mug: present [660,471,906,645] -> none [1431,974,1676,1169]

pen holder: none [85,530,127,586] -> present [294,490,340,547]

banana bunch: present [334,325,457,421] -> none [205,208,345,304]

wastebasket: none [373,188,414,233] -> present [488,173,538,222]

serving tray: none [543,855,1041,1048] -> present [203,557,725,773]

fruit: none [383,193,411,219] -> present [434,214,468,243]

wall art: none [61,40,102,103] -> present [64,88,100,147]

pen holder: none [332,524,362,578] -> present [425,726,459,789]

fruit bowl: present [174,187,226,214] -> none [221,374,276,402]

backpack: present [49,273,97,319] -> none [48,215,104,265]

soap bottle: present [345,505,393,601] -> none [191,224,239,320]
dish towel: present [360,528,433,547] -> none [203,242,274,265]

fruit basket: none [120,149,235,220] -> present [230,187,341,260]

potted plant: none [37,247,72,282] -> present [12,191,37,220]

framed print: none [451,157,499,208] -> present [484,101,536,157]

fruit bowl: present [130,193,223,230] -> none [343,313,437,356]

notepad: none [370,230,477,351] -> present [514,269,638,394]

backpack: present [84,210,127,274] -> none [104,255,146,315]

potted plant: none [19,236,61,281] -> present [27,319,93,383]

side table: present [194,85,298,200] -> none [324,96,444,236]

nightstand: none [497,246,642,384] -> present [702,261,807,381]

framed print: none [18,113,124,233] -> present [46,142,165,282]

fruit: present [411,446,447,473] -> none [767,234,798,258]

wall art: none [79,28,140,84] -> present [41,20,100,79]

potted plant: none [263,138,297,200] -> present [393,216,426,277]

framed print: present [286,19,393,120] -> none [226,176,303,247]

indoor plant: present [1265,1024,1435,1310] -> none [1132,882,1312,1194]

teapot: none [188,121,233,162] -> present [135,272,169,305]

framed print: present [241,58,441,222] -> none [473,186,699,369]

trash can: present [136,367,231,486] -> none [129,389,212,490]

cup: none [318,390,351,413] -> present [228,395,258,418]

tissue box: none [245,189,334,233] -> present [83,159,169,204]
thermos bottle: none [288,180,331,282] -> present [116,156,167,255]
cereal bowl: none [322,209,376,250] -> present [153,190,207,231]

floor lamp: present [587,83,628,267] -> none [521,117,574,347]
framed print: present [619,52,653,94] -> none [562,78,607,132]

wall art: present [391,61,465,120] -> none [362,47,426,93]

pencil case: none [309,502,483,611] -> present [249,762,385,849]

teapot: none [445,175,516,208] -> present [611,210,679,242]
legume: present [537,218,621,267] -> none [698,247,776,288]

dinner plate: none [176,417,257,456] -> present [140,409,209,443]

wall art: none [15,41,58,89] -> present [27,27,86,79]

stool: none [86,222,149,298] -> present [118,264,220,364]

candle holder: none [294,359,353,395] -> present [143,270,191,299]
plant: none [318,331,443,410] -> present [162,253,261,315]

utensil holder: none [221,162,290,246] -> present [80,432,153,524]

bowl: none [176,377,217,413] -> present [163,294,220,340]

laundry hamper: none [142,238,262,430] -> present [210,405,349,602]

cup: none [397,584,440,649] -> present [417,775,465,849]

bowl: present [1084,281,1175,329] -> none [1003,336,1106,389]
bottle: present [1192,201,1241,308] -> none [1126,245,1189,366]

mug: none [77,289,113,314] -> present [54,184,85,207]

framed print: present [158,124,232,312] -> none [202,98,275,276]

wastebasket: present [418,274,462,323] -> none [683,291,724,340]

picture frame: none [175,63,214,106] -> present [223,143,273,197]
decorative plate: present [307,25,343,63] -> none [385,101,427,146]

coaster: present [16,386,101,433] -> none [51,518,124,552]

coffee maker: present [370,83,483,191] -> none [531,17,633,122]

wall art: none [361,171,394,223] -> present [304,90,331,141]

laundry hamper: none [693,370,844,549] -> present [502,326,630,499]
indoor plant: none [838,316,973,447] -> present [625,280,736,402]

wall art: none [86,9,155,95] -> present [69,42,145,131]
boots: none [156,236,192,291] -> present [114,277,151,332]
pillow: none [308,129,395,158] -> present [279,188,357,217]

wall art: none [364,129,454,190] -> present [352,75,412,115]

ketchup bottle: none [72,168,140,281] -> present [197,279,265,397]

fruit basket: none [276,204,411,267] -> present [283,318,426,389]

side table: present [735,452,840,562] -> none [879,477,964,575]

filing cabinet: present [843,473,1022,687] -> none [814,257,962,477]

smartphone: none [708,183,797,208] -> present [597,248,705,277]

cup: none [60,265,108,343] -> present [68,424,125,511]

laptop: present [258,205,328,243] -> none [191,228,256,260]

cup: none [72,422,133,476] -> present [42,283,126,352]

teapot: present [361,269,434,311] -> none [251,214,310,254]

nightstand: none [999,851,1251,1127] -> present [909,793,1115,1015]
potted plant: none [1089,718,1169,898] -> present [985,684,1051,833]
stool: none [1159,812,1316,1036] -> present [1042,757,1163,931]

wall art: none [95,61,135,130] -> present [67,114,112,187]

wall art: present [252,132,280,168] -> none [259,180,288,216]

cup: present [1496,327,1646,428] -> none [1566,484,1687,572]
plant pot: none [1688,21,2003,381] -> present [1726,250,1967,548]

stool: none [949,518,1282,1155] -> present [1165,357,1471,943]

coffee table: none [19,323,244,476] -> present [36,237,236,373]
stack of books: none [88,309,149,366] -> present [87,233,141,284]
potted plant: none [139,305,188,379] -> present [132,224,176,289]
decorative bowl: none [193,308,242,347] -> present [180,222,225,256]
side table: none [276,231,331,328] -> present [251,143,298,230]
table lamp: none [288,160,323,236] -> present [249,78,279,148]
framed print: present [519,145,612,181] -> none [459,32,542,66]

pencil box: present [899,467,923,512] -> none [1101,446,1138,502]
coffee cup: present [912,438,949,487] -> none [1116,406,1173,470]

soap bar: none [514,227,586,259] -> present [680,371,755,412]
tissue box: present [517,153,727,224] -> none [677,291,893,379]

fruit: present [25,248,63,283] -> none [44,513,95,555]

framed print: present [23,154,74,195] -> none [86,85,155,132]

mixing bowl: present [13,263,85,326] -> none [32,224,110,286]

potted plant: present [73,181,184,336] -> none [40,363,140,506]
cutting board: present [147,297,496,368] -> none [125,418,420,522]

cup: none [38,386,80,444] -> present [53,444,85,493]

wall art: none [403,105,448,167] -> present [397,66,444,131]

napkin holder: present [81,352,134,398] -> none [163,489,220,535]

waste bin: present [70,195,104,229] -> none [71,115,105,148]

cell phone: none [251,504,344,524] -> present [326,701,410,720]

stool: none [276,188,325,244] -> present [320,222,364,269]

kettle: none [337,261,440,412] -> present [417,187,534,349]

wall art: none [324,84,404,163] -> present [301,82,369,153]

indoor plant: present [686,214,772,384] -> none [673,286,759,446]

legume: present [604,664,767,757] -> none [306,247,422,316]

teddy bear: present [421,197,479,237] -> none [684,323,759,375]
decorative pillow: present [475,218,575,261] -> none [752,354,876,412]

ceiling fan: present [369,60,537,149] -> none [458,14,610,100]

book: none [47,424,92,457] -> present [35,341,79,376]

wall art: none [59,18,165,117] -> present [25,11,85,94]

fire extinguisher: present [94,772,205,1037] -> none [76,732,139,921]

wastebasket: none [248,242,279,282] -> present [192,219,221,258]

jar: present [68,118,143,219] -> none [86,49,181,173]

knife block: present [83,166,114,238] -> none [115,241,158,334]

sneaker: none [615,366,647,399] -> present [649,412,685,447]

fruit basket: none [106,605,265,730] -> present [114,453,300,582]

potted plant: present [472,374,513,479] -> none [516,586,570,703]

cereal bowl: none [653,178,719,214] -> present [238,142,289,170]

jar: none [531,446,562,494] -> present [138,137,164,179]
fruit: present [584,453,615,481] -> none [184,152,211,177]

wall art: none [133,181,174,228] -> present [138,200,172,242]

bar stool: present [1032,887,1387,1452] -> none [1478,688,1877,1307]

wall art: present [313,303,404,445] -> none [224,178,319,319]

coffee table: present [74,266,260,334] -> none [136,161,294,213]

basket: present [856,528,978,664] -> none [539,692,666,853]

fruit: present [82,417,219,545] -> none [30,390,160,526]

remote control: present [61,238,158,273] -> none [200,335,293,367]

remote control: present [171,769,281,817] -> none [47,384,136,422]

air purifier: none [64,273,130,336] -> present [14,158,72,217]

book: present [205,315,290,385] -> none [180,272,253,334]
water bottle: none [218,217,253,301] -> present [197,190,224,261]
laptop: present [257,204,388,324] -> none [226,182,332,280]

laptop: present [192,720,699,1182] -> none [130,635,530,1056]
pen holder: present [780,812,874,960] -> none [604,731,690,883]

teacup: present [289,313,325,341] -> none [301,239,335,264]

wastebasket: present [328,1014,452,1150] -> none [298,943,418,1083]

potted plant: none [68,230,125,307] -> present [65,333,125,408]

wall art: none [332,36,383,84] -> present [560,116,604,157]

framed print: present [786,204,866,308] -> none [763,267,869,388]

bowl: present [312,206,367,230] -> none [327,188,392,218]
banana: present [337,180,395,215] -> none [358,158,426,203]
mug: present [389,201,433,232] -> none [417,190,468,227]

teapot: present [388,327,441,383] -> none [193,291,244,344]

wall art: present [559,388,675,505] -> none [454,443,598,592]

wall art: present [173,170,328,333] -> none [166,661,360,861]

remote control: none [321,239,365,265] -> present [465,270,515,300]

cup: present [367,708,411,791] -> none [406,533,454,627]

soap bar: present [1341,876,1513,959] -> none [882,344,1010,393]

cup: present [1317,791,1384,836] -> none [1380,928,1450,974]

[TASK BRIEF]
Lines in the listing above that contain the word "control" must be copied; leave out the rest.

[ANSWER TO THIS PROBLEM]
remote control: present [61,238,158,273] -> none [200,335,293,367]
remote control: present [171,769,281,817] -> none [47,384,136,422]
remote control: none [321,239,365,265] -> present [465,270,515,300]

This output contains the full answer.